Task instructions: For the word "Normal", work out how many lines in the records below contain it and state that count alone.

Provided records:
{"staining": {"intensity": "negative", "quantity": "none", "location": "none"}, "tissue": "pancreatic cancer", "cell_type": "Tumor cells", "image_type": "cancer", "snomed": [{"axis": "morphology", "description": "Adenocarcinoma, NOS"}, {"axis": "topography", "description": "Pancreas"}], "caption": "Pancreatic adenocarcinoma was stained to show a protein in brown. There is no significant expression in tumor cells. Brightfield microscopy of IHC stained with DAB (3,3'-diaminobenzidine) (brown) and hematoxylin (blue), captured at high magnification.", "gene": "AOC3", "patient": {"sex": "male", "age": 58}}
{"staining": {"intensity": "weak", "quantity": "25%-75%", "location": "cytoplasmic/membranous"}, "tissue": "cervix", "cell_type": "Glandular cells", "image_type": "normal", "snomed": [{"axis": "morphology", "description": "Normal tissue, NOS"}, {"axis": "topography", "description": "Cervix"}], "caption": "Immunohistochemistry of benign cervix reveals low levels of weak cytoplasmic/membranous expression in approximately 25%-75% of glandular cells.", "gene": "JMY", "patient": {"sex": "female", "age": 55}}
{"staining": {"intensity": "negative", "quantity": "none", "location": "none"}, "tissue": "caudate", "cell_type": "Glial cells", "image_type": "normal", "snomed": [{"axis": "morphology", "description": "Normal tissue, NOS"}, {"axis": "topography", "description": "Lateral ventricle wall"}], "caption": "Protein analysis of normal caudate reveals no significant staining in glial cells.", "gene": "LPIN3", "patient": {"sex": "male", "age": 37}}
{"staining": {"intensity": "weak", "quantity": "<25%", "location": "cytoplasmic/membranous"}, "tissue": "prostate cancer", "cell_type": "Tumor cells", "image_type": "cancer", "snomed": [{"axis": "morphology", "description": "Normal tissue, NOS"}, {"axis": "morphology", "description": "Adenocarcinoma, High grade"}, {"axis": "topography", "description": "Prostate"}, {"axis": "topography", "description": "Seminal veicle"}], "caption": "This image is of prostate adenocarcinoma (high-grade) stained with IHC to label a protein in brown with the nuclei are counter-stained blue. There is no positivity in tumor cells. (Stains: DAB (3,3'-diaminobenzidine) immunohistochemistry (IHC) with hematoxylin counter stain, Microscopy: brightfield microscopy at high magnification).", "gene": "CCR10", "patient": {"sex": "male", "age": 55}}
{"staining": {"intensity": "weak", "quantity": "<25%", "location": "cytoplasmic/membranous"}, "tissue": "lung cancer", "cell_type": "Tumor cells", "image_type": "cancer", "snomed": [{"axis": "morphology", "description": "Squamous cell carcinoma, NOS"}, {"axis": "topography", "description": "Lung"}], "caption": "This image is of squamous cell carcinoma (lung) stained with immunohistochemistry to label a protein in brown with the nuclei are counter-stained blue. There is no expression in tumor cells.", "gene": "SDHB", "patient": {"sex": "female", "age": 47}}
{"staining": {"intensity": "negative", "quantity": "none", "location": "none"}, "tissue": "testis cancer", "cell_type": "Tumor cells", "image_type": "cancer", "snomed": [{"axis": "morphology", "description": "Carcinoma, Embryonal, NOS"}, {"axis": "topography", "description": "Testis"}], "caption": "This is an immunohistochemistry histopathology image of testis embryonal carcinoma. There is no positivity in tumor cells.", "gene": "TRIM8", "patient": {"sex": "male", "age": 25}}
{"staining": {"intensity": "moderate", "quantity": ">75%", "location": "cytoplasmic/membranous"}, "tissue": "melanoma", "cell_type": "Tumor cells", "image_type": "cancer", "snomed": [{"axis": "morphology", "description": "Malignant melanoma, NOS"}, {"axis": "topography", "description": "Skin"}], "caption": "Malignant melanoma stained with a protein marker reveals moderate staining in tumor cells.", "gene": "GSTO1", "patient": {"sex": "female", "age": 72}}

Output: 3